What to do> Exact copy, no pictures: set down every entry below as written.

Records provided>

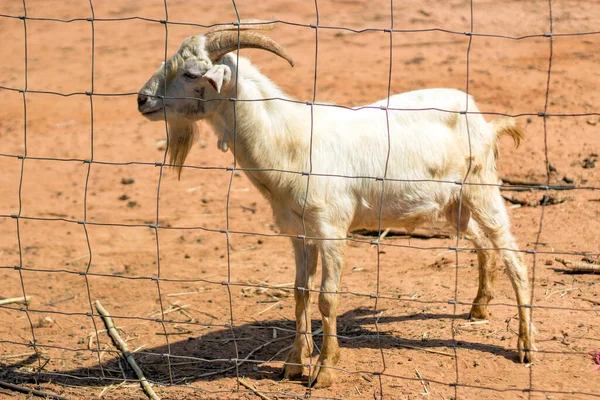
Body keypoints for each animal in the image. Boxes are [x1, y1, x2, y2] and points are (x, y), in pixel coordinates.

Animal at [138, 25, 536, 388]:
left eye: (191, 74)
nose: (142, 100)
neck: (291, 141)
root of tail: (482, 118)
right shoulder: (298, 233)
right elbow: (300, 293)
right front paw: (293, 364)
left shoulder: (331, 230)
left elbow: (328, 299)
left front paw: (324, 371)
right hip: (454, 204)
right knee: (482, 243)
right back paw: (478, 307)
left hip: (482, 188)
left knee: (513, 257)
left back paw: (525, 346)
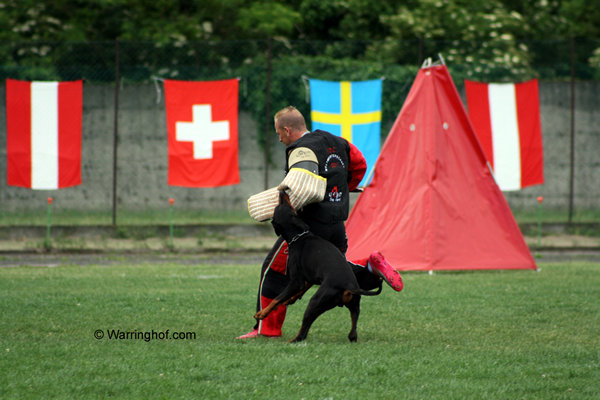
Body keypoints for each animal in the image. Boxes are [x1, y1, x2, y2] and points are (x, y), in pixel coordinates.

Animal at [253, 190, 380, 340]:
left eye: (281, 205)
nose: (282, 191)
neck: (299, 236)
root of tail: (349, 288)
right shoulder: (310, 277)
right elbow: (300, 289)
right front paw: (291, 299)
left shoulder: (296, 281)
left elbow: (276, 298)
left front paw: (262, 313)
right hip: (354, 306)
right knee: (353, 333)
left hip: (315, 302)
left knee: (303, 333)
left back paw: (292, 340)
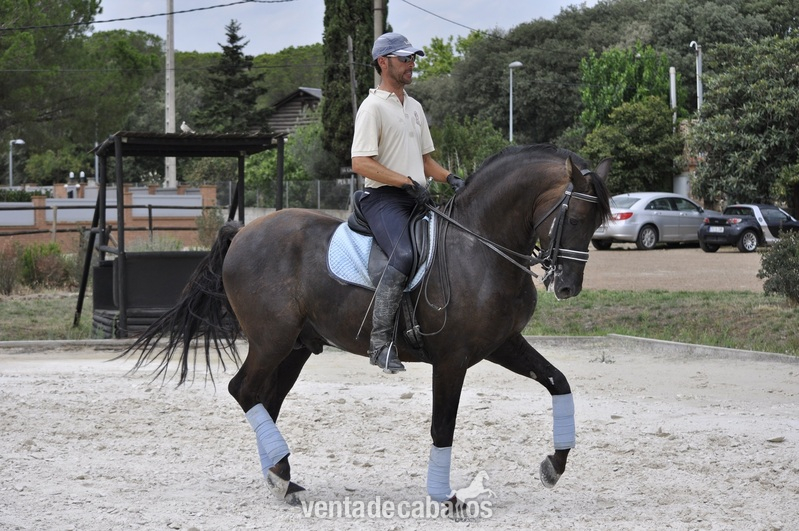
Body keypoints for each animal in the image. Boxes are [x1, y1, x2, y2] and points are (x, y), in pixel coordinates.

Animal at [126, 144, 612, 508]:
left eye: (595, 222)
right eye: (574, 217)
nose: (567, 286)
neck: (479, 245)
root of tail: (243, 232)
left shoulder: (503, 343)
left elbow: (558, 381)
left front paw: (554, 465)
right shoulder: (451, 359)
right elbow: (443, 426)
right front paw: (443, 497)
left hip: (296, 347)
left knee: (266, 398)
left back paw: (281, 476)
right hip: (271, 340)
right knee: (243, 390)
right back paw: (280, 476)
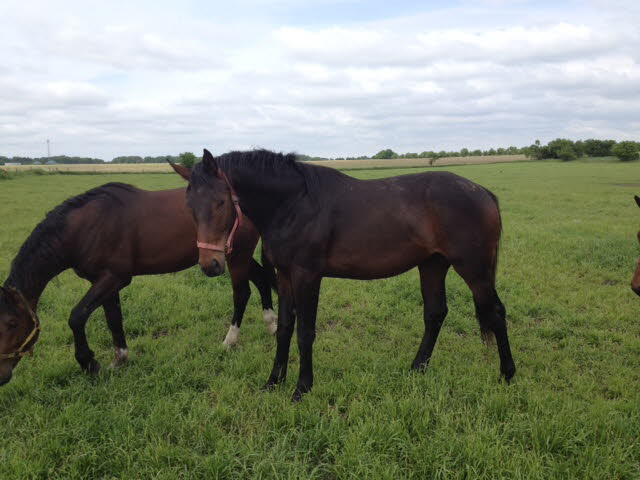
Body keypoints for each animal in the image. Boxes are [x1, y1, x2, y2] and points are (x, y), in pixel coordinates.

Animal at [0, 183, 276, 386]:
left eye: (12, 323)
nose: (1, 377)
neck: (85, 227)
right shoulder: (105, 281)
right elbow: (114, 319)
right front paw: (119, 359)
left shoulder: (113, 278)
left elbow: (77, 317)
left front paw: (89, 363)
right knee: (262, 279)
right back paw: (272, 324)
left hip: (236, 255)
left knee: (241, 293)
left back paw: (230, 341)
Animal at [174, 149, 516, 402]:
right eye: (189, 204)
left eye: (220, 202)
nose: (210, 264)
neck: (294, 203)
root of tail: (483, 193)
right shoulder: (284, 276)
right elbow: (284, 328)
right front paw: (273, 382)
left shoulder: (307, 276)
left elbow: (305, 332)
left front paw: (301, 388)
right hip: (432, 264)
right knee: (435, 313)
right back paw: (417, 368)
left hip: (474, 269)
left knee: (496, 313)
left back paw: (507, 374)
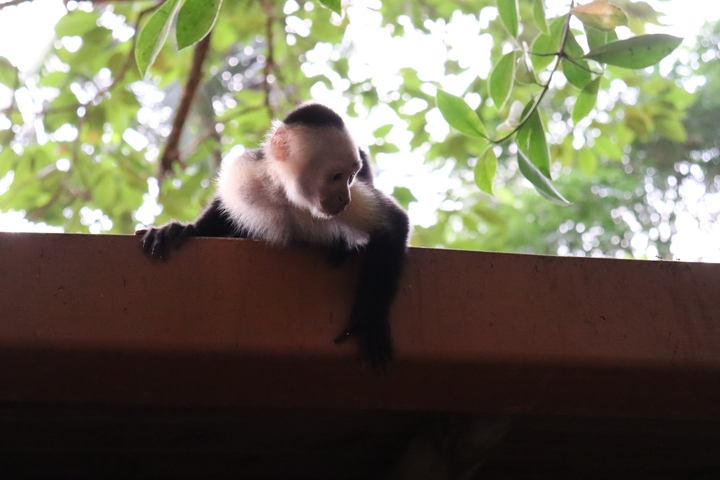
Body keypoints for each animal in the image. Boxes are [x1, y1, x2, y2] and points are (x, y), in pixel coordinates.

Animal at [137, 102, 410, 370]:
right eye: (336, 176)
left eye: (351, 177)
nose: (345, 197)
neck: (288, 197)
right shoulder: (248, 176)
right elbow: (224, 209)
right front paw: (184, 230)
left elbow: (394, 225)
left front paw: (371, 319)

Exercise solution>
Body keypoints for each animal in the image. Boxes are [x1, y1, x2, y2] and points are (x, y), in pixel coordinates.

Animal at [138, 25, 536, 388]:
left eye: (191, 74)
nose: (142, 100)
neck: (291, 141)
root of tail: (482, 118)
right shoulder: (298, 233)
right elbow: (300, 293)
right front paw: (293, 364)
left shoulder: (331, 230)
left elbow: (328, 299)
left front paw: (324, 371)
right hip: (454, 204)
right knee: (482, 243)
right back paw: (478, 307)
left hip: (482, 188)
left knee: (513, 257)
left back paw: (525, 346)
Body keypoints for each animal in the image. Boxes are [x1, y1, x2, y2] and points are (x, y), in pixel coordinates.

Animal at [253, 190, 380, 340]:
left eye: (281, 205)
nose: (282, 191)
neck: (299, 236)
root of tail: (349, 288)
right shoulder: (310, 277)
right elbow: (300, 289)
right front paw: (291, 299)
left shoulder: (296, 281)
left elbow: (276, 298)
left front paw: (262, 313)
right hip: (354, 306)
right knee: (353, 333)
left hip: (315, 302)
left knee: (303, 333)
left back paw: (292, 340)
Body keypoints for each animal in the image. Boxes are [x1, y1, x2, y2] and points are (x, y), in pixel coordinates.

Animal at [126, 144, 612, 508]:
left eye: (595, 222)
right eye: (574, 217)
nose: (567, 286)
neck: (479, 245)
root of tail: (243, 232)
left shoulder: (503, 343)
left elbow: (558, 381)
left front paw: (554, 465)
right shoulder: (451, 359)
right elbow: (443, 426)
right front paw: (443, 497)
left hip: (296, 347)
left knee: (266, 398)
left back paw: (281, 476)
right hip: (271, 340)
right knee: (243, 390)
right back paw: (280, 476)
Body keypoints for each animal in the image. Boxes are [x1, y1, x2, y2] and points are (x, y), in pixel coordinates.

Animal at [0, 183, 276, 386]:
left eye: (12, 323)
nose: (1, 377)
neck: (85, 227)
right shoulder: (105, 281)
right elbow: (114, 319)
right front paw: (119, 359)
left shoulder: (113, 278)
left elbow: (77, 317)
left front paw: (89, 363)
right knee: (262, 279)
right back paw: (272, 324)
left hip: (236, 255)
left knee: (241, 293)
left back paw: (230, 341)
Animal at [174, 149, 516, 402]:
right eye: (189, 204)
left eye: (220, 202)
nose: (210, 264)
neck: (294, 203)
root of tail: (483, 193)
right shoulder: (284, 276)
right elbow: (284, 328)
right front paw: (273, 382)
left shoulder: (307, 276)
left elbow: (305, 332)
left front paw: (301, 388)
right hip: (432, 264)
right knee: (435, 313)
right back paw: (417, 368)
left hip: (474, 269)
left knee: (496, 313)
left back paw: (507, 374)
Body keypoints for each animal in the image. Boxes are [x1, y1, x2, y2] and points are (x, y), in pixel coordinates.

Animal at [137, 102, 410, 370]:
right eye: (336, 176)
left eye: (351, 177)
nose: (345, 197)
neck: (288, 197)
right shoulder: (248, 176)
right elbow: (224, 209)
right front paw: (184, 230)
left elbow: (394, 225)
left front paw: (371, 319)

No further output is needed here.